Trajectories of depression severity in clinical trials of duloxetine: insights into antidepressant and placebo responses.
by Gueorguieva R, Mallinckrodt C, and Krystal JH.
Archives of General Psychiatry. 2011 68(12):1227-37.
CONTEXT: The high percentage of failed clinical trials in depression may be due to high placebo response rates and the failure of standard statistical approaches to capture heterogeneity in treatment response.
OBJECTIVE: To assess whether growth mixture modeling can provide insights into antidepressant and placebo responses in clinical trials of patients with major depression.
DESIGN: We reanalyzed clinical trials of duloxetine to identify distinct trajectories of Hamilton Scale for Depression (HAM-D) scores during treatment. We analyzed the trajectories in the entire sample and then separately in all active arms and in all placebo arms. Effects of duloxetine hydrochloride, selective serotonin reuptake inhibitor (SSRI), and covariates on the probability of following a particular trajectory were assessed. Outcomes in different trajectories were compared using mixed-effects models.
SETTING: Seven randomized double-blind clinical trials of duloxetine vs placebo and comparator SSRI. Patients A total of 2515 patients with major depression.
INTERVENTIONS: Duloxetine and comparator SSRI. Main Outcome Measure Total score on the HAM-D.
RESULTS: In the entire sample and in the antidepressant-treated subsample, we identified trajectories of responders (76.3% of the sample) and nonresponders (23.7% of the sample). However, placebo-treated patients were characterized by a single response trajectory. Duloxetine and SSRI did not differ in efficacy, and compared with placebo they significantly decreased the odds of following the nonresponder trajectory. Antidepressant responders had significantly better HAM-D scores over time than placebo-treated patients, but antidepressant nonresponders had significantly worse HAM-D scores over time than the placebo-treated patients.
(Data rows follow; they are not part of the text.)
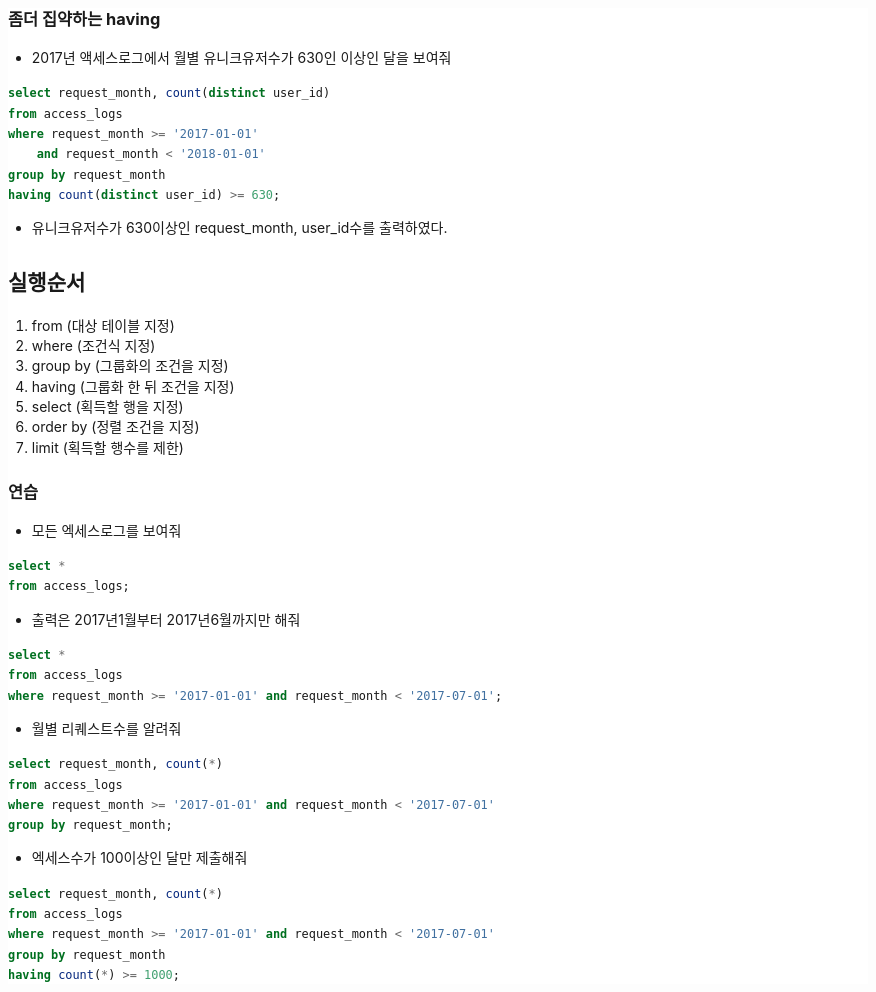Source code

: ### 좀더 집약하는 having
- 2017년 액세스로그에서 월별 유니크유저수가 630인 이상인 달을 보여줘
```sql
select request_month, count(distinct user_id)
from access_logs
where request_month >= '2017-01-01'
	and request_month < '2018-01-01'
group by request_month
having count(distinct user_id) >= 630;
```
- 유니크유저수가 630이상인 request_month, user_id수를 출력하였다.

## 실행순서
1. from (대상 테이블 지정)
2. where (조건식 지정)
3. group by (그룹화의 조건을 지정)
4. having (그룹화 한 뒤 조건을 지정)
5. select (획득할 행을 지정)
6. order by (정렬 조건을 지정)
7. limit (획득할 행수를 제한)

### 연습
- 모든 엑세스로그를 보여줘
```sql
select *
from access_logs;
```
- 출력은 2017년1월부터 2017년6월까지만 해줘
```sql
select *
from access_logs
where request_month >= '2017-01-01' and request_month < '2017-07-01';
```
- 월별 리퀘스트수를 알려줘
```sql
select request_month, count(*)
from access_logs
where request_month >= '2017-01-01' and request_month < '2017-07-01'
group by request_month;
```
- 엑세스수가 100이상인 달만 제출해줘
```sql
select request_month, count(*)
from access_logs
where request_month >= '2017-01-01' and request_month < '2017-07-01'
group by request_month
having count(*) >= 1000;
```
CONCLUSIONS: Most patients treated with serotonergic antidepressants showed a clinical trajectory over time that is superior to that of placebo-treated patients. However, some patients receiving these medications did more poorly than patients receiving placebo. These data highlight the importance of ongoing monitoring of medication risks and benefits during serotonergic antidepressant treatment. They should further stimulate the search for biomarkers or other predictors of responder status in guiding antidepressant treatment.
TRIAL REGISTRATION: clinicaltrials.gov Identifier: NCT00073411.
[graphs colored from the original for clarity]
This study is a reanalysis of seven placebo controlled clinical trials of Cymbalta [Duloxetine] with active comparators [Prozac, Paxil, and Lexapro]. They analyzed the data looking for trajectories – meaning they used mathematical methods to look for separate populations within the data. When they lumped all the data from the study drug, the active comparators, and the placebo together, they found that the data [HAM-D] fit a two population model. When they looked at the placebo data alone, it fit a one population model. There was no significant difference between the study drug and the active comparators, so they lumped all the active data together and again found that a two population model.
The graph above shows the Placebo data [red] and the drug data divided into the two populations [blue and green]. The study was not funded by Eli Lilly, the manufacturer of Duloxetine, but one author is a Lilly research scientist [Mallinckrodt] and one lists being on Lilly’s Advisory Board in his financial disclosure [Krystal]. The first author [Gueorguieva], a Yale Biostatistician, lists no conflicts of interest. In spite of the industry ties, I thought the analysis was both clever and interesting. There’s a big question about why the placebo response in Clinical Trials is so pronounced. There’s an equally big question about why it’s so difficult the get a significant study for drug effect. Most of us assume that the answer is in the method of selecting subjects. And while this study doesn’t change that, it does show something of interest – that the drug treated subjects seem to have two response patterns for responders and non-responders – neither looking like the placebo treated group – the majority [73%] looking better and a minority looking worse [23%] in a specific way. Obviously, the net effect is to move the average drug response towards the placebo group.
In so far as I’m capable of evaluating such a thing, I thought the analysis looked rational though it relies on some relatively heady mathematics. It struck me as familiar, reminding me of another study that I reviewed earlier [by people with no drug industry ties] reanalyzing the STAR*D raw data [Growth Modeling With Nonignorable Dropout: Alternative Analyses of the STAR*D Antidepressant Trial] [what’s missing…]. Their analysis was somewhat different in part because STAR*D had no placebo group, but their population analysis showed a similar group they called "the U-shaped class" because of the shape of their response curves. They were proposing using this kind of population analysis rather than the conventional LOCF and Mixed Model correction methods to deal with drop-outs, something mentioned in the current article as well.